Рахиль хотелось. Профан, чинивший дороги вокруг Пятиградья, ее понимал.
Когда солнце закатывалось, они почти уговорили коробку на двоих. Профан был пагубно пьян. Он выбрался из машины, забрел за дерево и нацелился на запад, с некоторым намереньем обоссать солнце и погасить его раз навсегда и все такое, ибо это ему отчего-то было важно. (Неодушевленные предметы могут делать что хотят. Не что они хотят, потому что вещи хотеть не могут; только люди. Но вещи делают то, что делают они, и вот поэтому Профан ссал на солнце.)
Оно село; словно Профан в итоге его погасил и жил себе дальше бессмертным, богом потемненного мира.
Рахиль за ним наблюдала, в любопытстве. Он застегнул ширинку и спотыкливо побрел обратно к пивной коробке. Осталось две банки. Он их откупорил и одну протянул Рахили.
– Я загасил солнце, – сказал он, – выпьем же за это. – Почти все он расплескал себе на рубашку.
Еще две мятые банки пали на дно карьера, за ними – пустая коробка.
Рахиль из машины не сдвинулась.
– Бенни, – один ноготь коснулся его лица.
– Чё?
– Ты будешь мне другом?
– Тебе, похоже, хватает.
Она опустила взор в карьер.
– А давай притворимся, что никто из нас не реален, – сказала она: – никакого Беннингтона, никакого Шольцхауэра, никакого Пятиградья.
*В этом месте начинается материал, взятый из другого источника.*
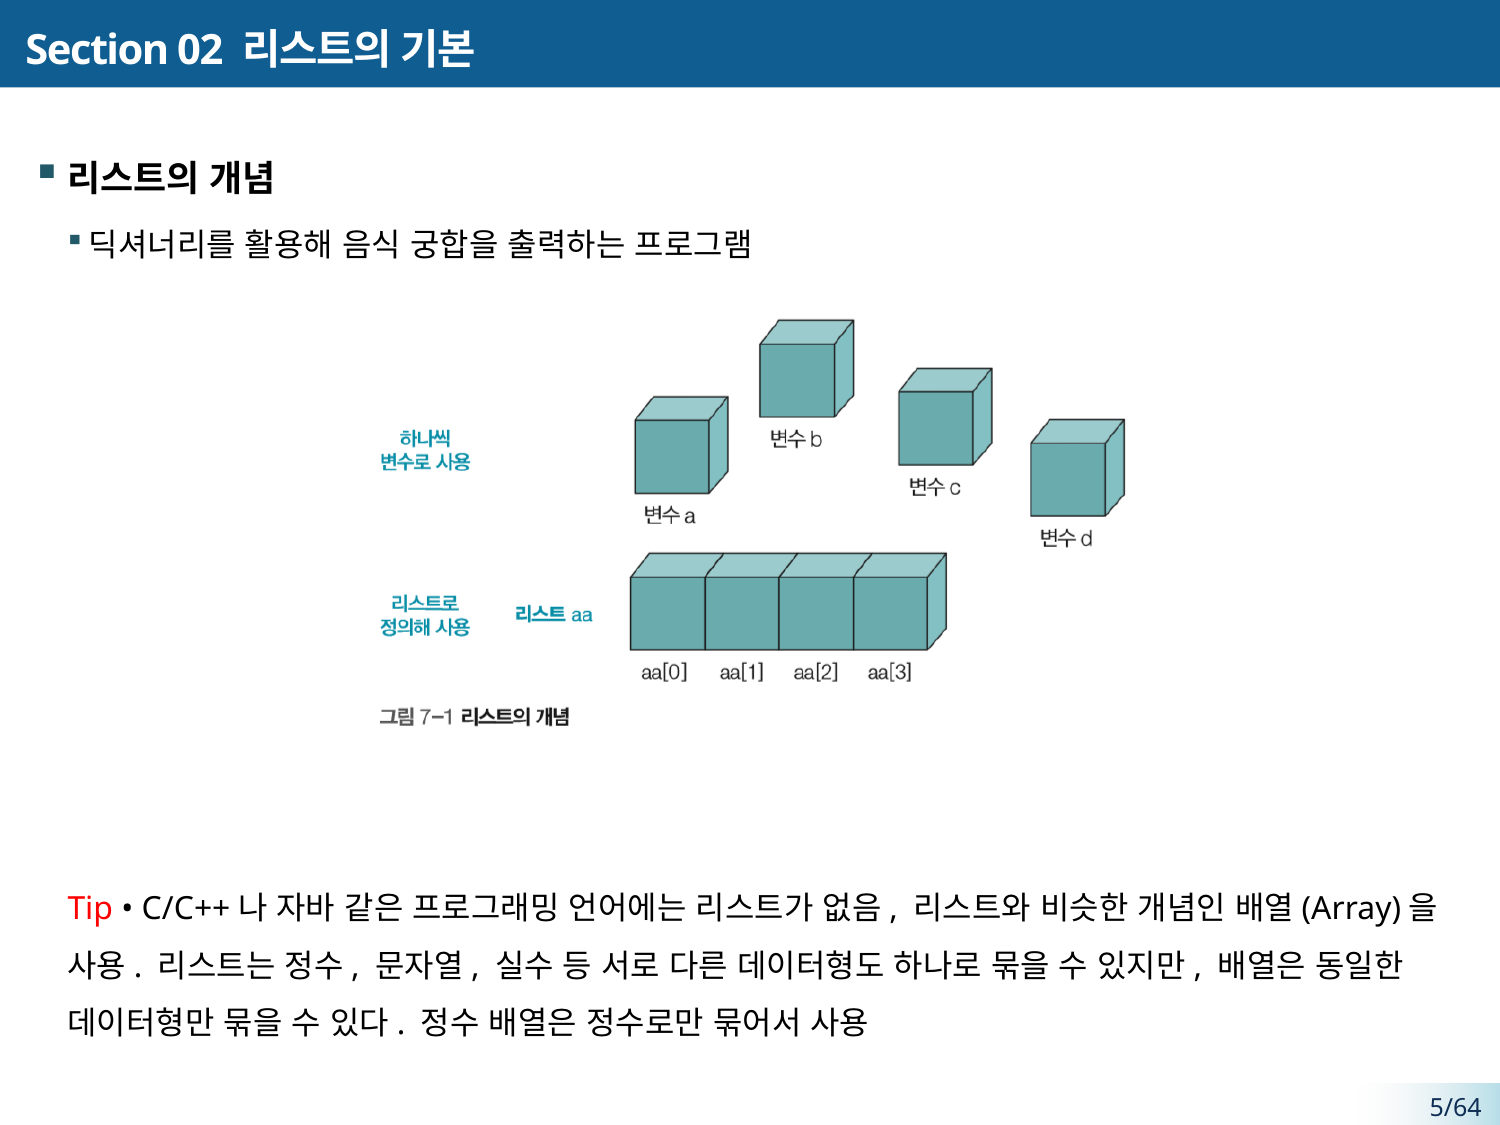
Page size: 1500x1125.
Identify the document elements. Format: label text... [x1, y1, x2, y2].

picture [373, 318, 1127, 729]
list 리스트의 개념 딕셔너리를 활용해 음식 궁합을 출력하는 프로그램 Tip • C/C++나 자바 같은 프로그래밍 언어에는 리스트가 없음, 리스트와 비슷한 개념인 배열(Array)을 사용. 리스트는 정수, 문자열, 실수 등 서로 다른 데이터형도 하나로 묶을 수 있지만, 배열은 동일한 데이터형만 묶을 수 있다. 정수 배열은 정수로만 묶어서 사용 [10, 126, 1481, 1057]
title Section 02 리스트의 기본 [10, 8, 1288, 87]
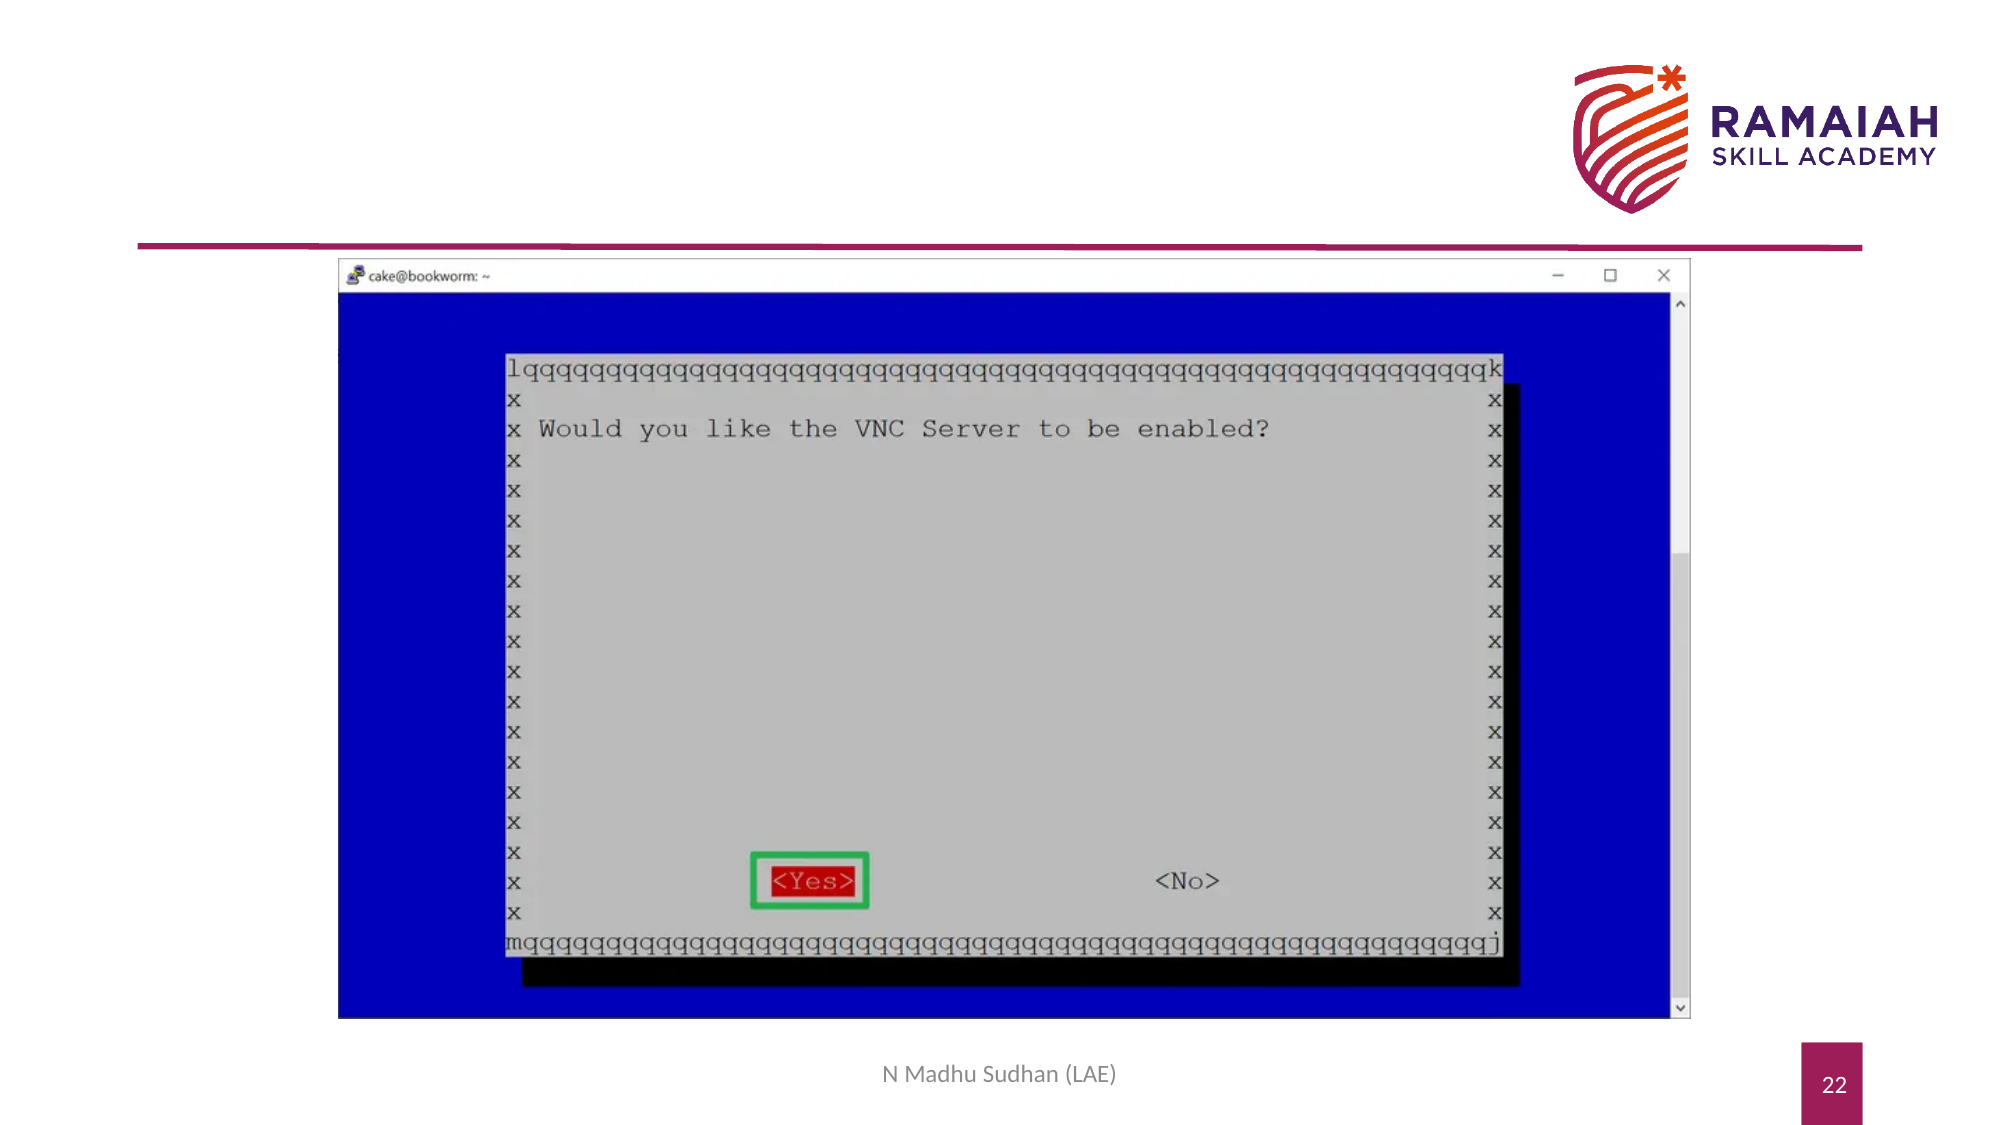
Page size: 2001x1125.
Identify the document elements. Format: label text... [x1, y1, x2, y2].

footer N Madhu Sudhan (LAE) [662, 1042, 1338, 1103]
picture [338, 258, 1691, 1019]
picture [1573, 64, 1937, 214]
Только этот карьер: мертвые скалы, что были тут до нас и будут после.
– Зачем.
– Мир не таков разве?
– Тебя этому учат по геологии на первом курсе или что?
Она вроде как обиделась.
– Я это просто сама знаю… Бенни, – вскрикнула она – тихим вскриком… – Будь мне другом, вот и все.
Он пожал плечами:
– Пиши.
– Только не жди, что…
– Как дорога. Твоя мальчуковая дорога, которой я никогда не увижу, с ее Дизелями и пылью, с придорожными тавернами, салунами на перекрестках. Больше ничего. Как там западнее Итаки и южнее Принстона. В местах, где я не побываю.
Он почесал живот.
– Верняк.
Профан и дальше сталкивался с нею по меньшей мере раз в день все оставшееся лето. Разговаривали они всегда в машине, он – пытаясь подобрать отмычку к ее зажиганию в глазах под приспущенными веками, она – откинувшись за рулем справа и треща без умолку, только словами «МГ», неодушевленными словами, а прекословить им он не умел.
Вскоре то, чего он боялся, случилось – он околично впутался в любовь к Рахили и удивлялся лишь тому, почему этого не произошло раньше. Лежал ночами во времянке, курил в темноте и взывал к апострофу тлеющего кончика сигареты. Около двух с ночной смены возвращался обитатель верхней койки – некто Дюк Клин, прыщавый браво[9] откуда-то из Челси, и его всегда подмывало поговорить о том, сколько ему обламывается, а обламывалось ему, вообще-то, с горкой. Это Профана и убаюкивало. Однажды ночью он и впрямь наткнулся на Рахиль и Клина, мерзавца, запаркованных в «МГ» перед ее коттеджем. Отполз к себе в койку, не особо ощущая себя преданным, ибо знал, что Клин ни к чему особо не подобьется. Даже засыпать не стал, чтобы Клин удостоил его, придя, пошаговым отчетом о том, как он ее чуть не склеил, только не вполне. Как обычно, Профан уснул на середине.
Он так никогда и не проник ни за треп о ее мире, ни дальше него – о мире предметов желаемых или ценимых, в такой атмосфере Профан задыхался. В последний раз он ее видел ночью на День труда. Назавтра она уезжала. В тот вечер, перед самым ужином, кто-то спер автомат Да Конью. Тот метался весь в слезах, его разыскивая. Главный повар поставил на салаты Профана. Тому удалось замешать мороженую клубнику во французскую приправу, а рубленую печень в «Уолдорф» плюс нечаянно уронить две дюжины или около того редисок во фритюрницу для картошки (хотя их клиенты приняли с восторгом, когда он подал их невзирая – лень было искать замену). То и дело через кухню с топотом и весь в слезах проносился бразилец.
Возлюбленный автомат свой он так и не нашел. Осиротелого и нервно-истощенного, его на следующий день уволили. Сезон все равно закончился – поди знай, думал Профан, может, Да Конью однажды и сел на судно в Израиль, возиться там с кишками какого-нибудь трактора, стараясь забыть, как многие изможденные работяги за границей, какую-то любовь, оставшуюся в Штатах.